◆ **Task to carry out**: Only lines holding "лекция" are needed; copy each of them from the data below.

◆ **Data to process**:
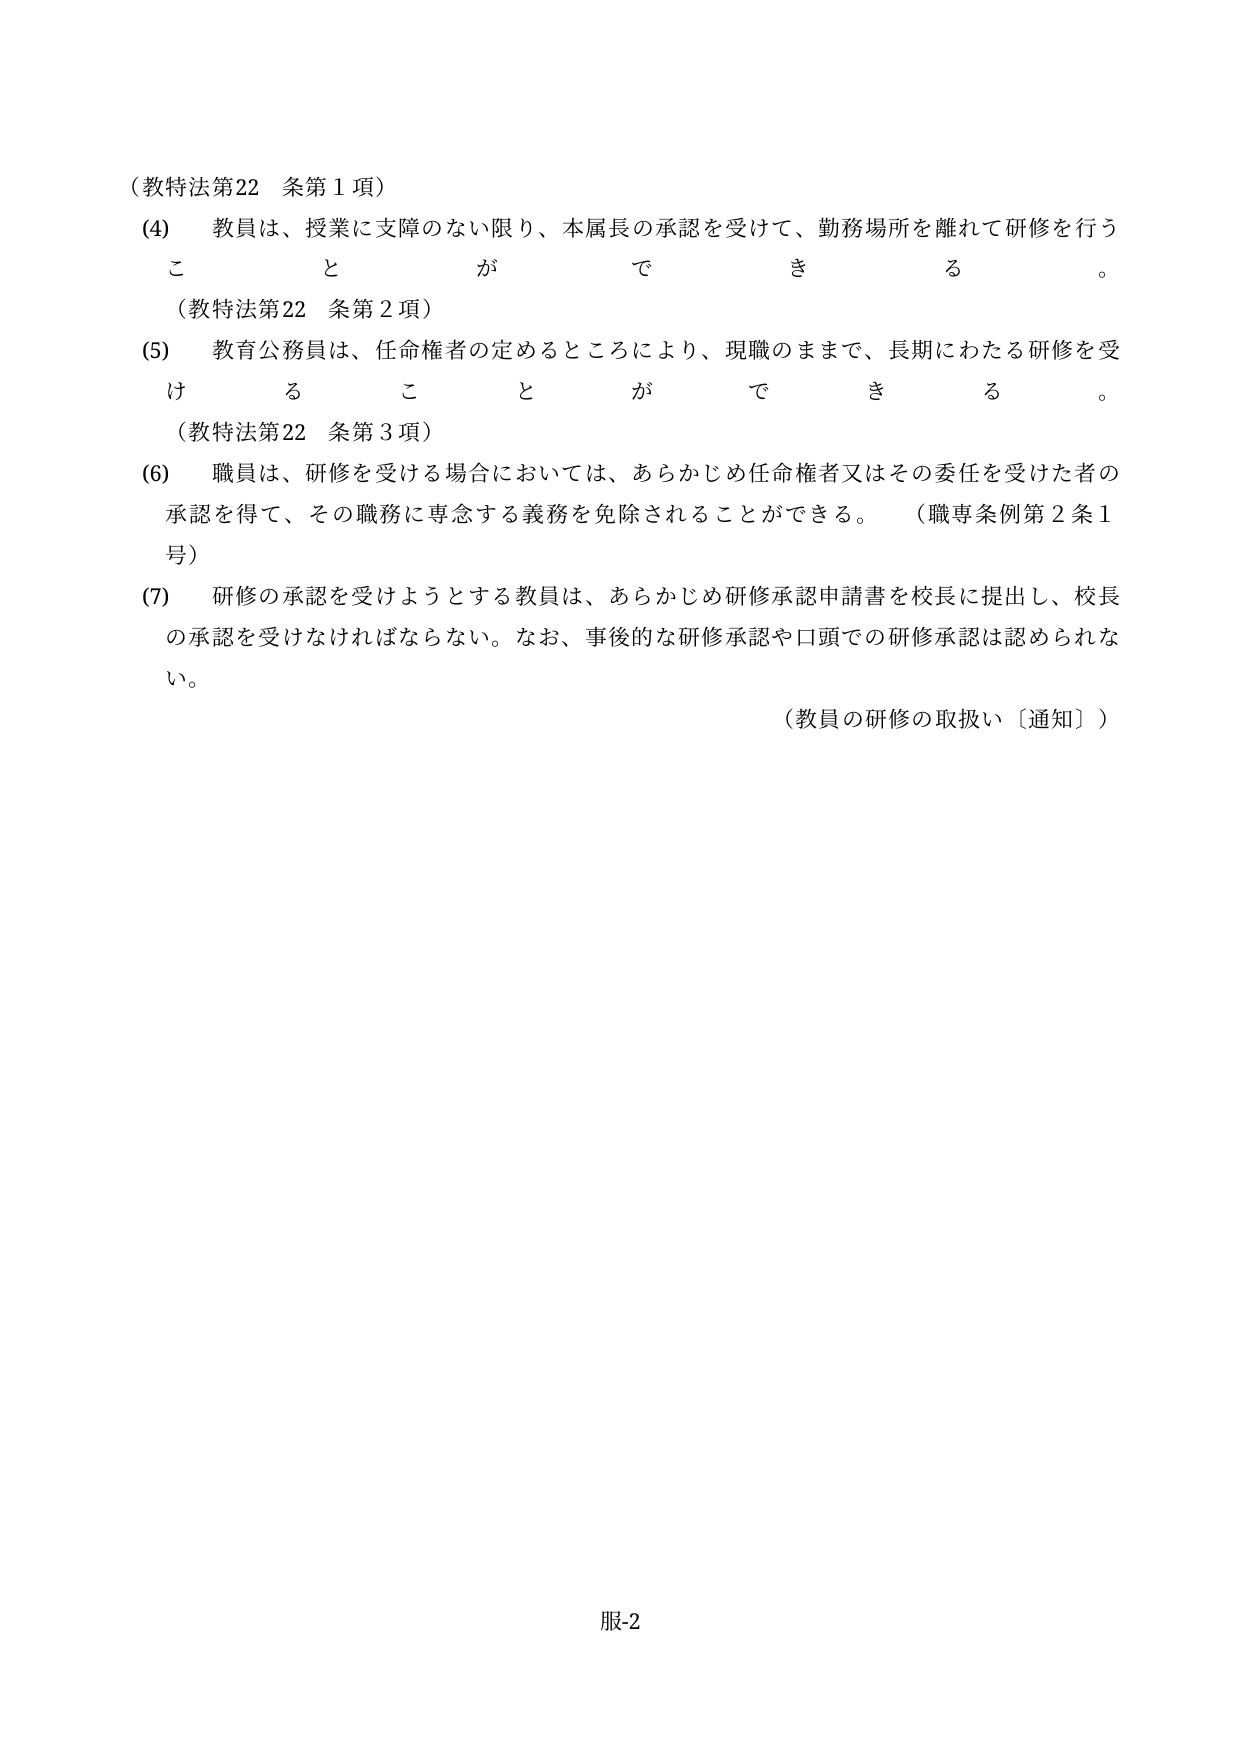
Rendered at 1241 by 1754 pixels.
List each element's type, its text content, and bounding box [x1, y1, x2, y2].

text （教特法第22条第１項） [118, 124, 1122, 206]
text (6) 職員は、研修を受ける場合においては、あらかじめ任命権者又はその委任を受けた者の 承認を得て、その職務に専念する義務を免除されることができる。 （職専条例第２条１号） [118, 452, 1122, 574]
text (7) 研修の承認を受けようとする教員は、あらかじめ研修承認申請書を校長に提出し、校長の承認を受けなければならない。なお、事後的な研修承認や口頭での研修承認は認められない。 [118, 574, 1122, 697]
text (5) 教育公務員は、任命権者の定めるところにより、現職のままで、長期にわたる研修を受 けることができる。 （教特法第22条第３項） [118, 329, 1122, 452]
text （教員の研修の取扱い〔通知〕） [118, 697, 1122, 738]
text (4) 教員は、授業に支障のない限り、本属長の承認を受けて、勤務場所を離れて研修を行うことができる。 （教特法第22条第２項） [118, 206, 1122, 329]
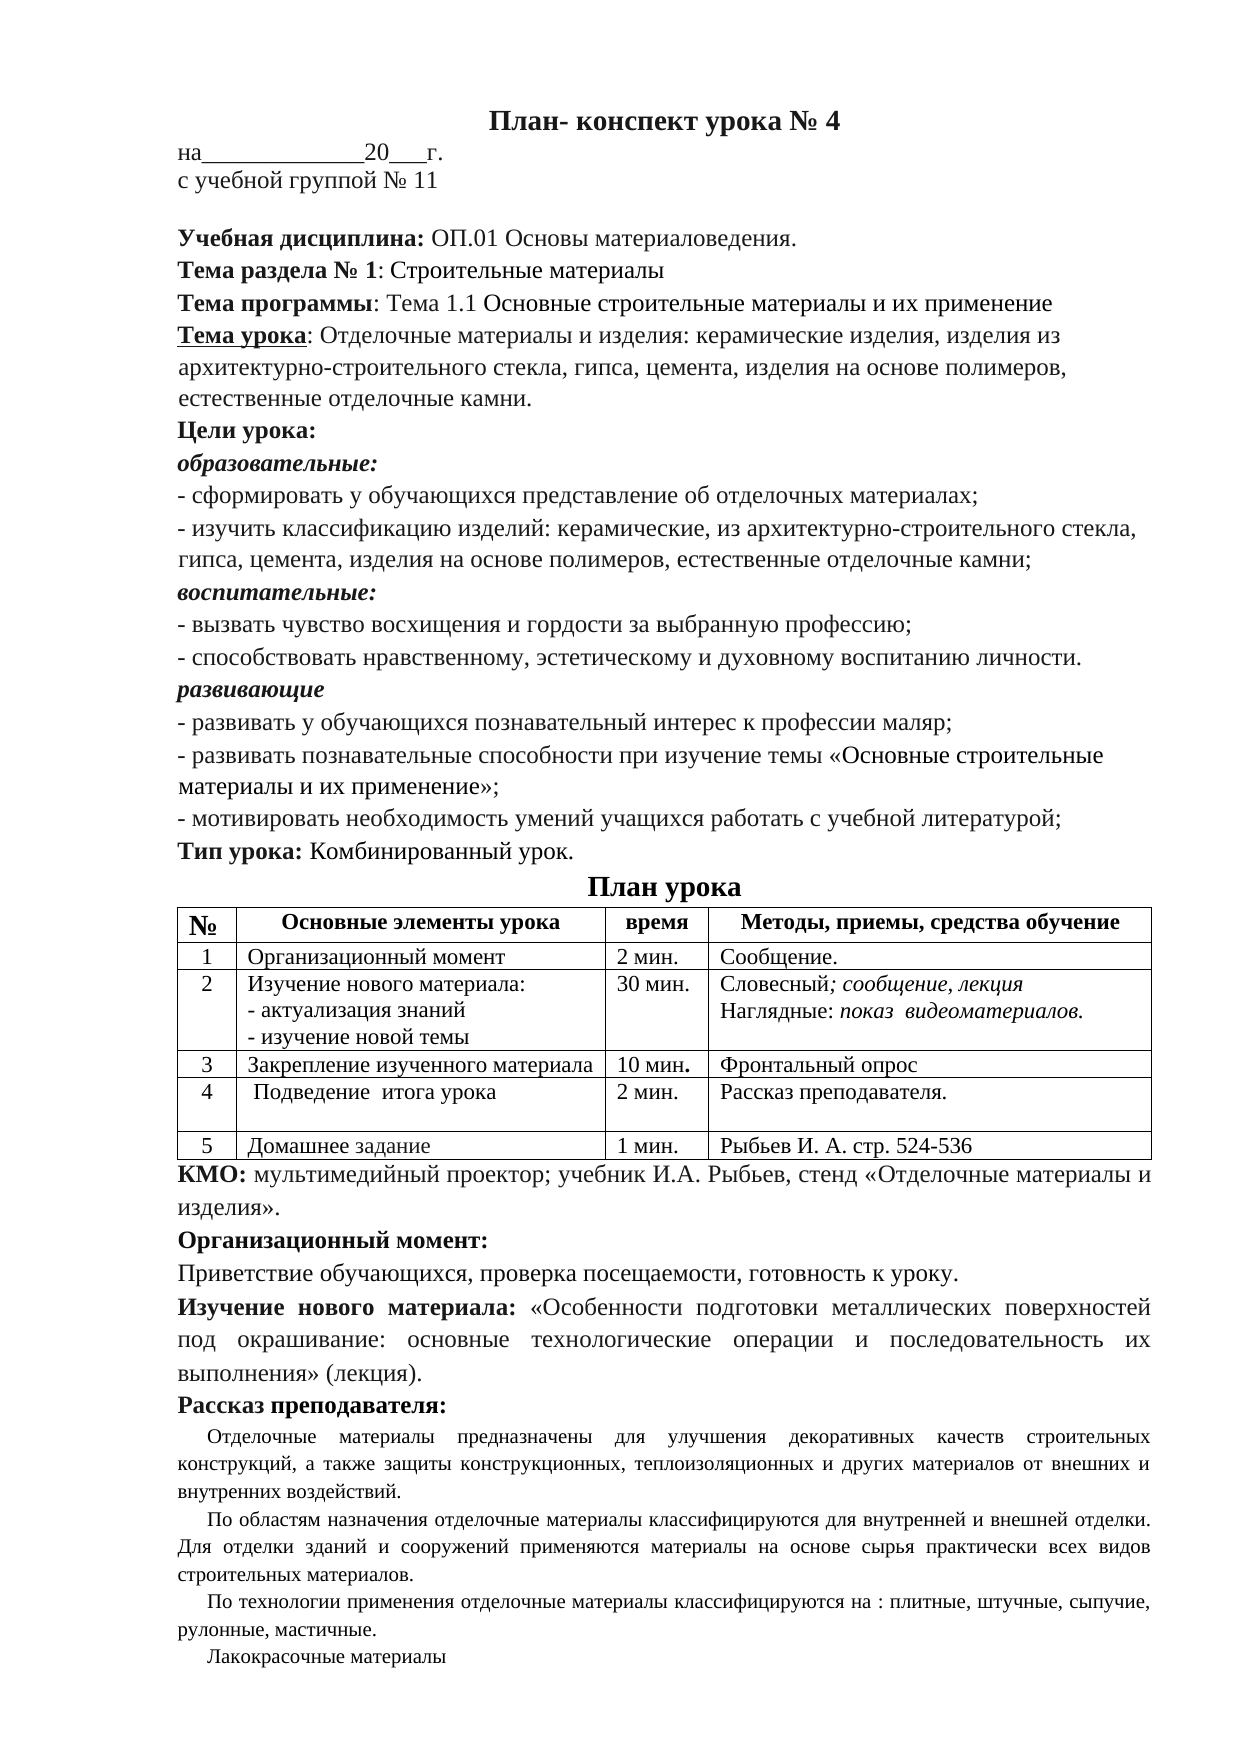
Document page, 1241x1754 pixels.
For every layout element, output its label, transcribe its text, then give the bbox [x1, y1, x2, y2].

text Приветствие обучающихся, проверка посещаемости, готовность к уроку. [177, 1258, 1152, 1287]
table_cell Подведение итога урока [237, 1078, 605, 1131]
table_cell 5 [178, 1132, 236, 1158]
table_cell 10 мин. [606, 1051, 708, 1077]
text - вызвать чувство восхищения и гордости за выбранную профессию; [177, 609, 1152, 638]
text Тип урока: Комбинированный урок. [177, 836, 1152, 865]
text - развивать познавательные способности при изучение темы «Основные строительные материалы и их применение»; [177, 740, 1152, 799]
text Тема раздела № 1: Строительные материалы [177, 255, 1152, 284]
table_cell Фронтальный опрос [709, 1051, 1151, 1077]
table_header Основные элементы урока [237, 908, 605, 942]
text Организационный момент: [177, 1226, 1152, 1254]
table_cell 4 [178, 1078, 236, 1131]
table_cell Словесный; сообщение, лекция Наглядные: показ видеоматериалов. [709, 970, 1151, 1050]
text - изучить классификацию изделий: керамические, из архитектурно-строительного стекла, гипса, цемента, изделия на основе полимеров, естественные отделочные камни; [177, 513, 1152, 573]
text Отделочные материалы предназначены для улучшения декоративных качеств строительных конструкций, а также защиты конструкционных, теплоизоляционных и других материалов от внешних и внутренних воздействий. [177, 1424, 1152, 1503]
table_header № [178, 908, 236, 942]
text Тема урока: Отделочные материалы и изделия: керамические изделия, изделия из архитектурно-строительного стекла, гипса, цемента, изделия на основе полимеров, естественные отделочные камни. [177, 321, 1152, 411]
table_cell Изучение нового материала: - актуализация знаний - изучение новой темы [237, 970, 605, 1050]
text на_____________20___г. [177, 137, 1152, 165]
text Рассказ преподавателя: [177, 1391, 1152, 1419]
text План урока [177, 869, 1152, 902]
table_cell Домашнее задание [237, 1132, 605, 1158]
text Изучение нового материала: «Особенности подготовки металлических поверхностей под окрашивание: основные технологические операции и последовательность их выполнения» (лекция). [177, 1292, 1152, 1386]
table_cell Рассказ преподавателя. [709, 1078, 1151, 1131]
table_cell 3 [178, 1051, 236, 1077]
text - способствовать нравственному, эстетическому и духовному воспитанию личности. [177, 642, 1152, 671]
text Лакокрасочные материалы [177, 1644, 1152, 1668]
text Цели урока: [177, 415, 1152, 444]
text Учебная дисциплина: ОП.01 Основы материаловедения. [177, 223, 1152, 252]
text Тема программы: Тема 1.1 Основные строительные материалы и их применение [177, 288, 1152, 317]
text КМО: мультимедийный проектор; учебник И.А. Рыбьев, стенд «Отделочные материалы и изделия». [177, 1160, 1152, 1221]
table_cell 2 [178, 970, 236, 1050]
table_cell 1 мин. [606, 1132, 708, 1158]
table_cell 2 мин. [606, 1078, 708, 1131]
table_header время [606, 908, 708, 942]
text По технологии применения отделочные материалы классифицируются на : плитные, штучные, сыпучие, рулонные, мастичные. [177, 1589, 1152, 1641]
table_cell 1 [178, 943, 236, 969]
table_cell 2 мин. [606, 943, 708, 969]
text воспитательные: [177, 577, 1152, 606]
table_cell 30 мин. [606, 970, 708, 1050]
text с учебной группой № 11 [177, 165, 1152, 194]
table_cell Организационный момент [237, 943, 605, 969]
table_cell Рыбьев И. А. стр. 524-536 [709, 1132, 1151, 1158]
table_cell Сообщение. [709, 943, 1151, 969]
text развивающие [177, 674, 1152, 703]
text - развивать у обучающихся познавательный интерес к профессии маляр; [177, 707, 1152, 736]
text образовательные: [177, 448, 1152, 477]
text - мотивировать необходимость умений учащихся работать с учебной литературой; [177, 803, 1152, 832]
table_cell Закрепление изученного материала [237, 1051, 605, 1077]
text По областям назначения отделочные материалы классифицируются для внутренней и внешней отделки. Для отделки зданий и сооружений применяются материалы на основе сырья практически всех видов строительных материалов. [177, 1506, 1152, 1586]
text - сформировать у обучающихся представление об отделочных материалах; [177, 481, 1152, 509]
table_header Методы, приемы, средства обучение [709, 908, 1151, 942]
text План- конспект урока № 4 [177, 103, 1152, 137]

* * *

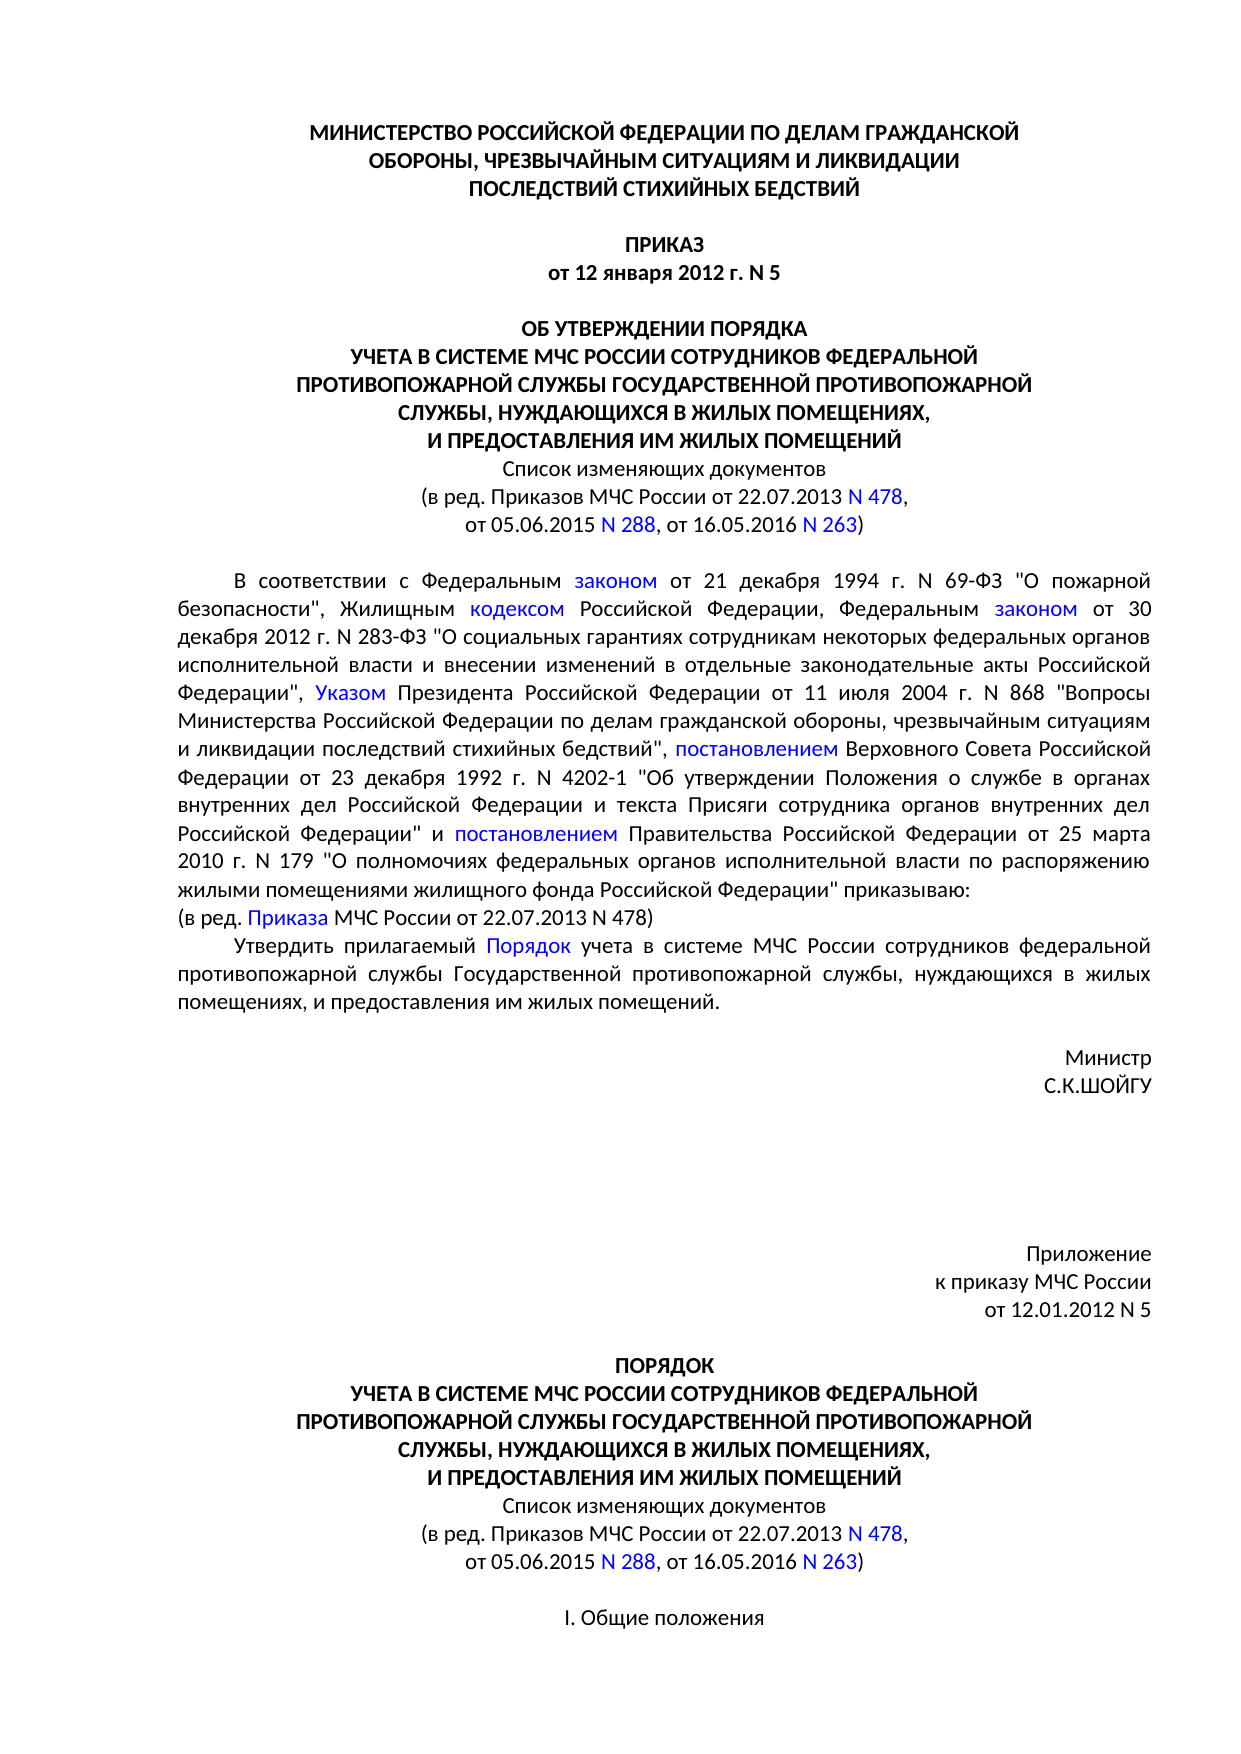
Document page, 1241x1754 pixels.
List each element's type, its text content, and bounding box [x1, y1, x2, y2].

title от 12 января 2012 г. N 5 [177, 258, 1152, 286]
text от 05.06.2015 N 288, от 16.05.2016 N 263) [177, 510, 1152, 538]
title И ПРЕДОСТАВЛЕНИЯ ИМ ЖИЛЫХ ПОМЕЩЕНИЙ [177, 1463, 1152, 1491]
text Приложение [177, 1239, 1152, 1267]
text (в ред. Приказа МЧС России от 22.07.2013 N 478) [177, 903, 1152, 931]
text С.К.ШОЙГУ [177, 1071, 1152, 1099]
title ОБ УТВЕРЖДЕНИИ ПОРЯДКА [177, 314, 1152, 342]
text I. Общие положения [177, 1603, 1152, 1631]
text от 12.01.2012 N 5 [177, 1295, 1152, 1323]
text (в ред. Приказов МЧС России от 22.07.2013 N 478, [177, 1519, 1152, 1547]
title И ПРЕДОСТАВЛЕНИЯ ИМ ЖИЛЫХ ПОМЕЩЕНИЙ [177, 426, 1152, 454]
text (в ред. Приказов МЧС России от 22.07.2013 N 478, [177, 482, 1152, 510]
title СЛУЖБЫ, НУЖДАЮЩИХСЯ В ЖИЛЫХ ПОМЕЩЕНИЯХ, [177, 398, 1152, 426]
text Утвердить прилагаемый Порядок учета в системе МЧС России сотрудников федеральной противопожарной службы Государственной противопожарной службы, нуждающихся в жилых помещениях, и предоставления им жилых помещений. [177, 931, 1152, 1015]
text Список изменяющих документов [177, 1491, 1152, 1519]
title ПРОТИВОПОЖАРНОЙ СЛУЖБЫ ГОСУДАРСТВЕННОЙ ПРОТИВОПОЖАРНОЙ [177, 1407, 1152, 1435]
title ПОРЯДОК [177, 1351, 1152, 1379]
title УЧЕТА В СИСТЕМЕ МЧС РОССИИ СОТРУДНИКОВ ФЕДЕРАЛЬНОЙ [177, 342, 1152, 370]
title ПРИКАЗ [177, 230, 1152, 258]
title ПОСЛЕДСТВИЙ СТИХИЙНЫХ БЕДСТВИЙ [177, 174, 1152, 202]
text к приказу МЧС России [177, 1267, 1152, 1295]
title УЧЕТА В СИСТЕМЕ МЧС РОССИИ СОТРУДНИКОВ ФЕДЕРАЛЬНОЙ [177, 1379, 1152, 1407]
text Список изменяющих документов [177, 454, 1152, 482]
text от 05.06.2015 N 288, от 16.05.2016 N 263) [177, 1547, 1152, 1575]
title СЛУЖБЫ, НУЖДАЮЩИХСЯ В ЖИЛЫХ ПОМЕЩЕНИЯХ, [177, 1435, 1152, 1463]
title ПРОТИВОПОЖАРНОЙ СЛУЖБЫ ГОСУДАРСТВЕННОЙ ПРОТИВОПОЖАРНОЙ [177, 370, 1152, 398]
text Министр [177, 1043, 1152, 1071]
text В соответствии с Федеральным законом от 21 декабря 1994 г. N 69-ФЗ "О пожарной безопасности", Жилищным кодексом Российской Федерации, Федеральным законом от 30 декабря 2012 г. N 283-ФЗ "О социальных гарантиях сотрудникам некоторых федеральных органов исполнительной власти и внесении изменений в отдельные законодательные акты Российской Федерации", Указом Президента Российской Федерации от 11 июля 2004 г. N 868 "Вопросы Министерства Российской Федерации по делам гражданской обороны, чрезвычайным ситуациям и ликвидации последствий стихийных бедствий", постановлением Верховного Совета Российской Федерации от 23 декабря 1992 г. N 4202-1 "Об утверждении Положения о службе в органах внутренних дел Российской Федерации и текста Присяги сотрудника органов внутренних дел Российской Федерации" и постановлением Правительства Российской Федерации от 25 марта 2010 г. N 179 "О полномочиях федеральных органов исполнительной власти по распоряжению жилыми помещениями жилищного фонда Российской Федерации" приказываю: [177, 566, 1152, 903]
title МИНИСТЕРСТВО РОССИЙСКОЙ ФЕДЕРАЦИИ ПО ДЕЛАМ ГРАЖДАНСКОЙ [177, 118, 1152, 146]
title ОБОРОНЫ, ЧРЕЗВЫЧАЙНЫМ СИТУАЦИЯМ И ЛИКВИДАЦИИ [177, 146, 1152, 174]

◆ **Response to this task**:
table_cell Словесный; сообщение, лекция Наглядные: показ видеоматериалов. [709, 970, 1151, 1050]
text Изучение нового материала: «Особенности подготовки металлических поверхностей под окрашивание: основные технологические операции и последовательность их выполнения» (лекция). [177, 1292, 1152, 1386]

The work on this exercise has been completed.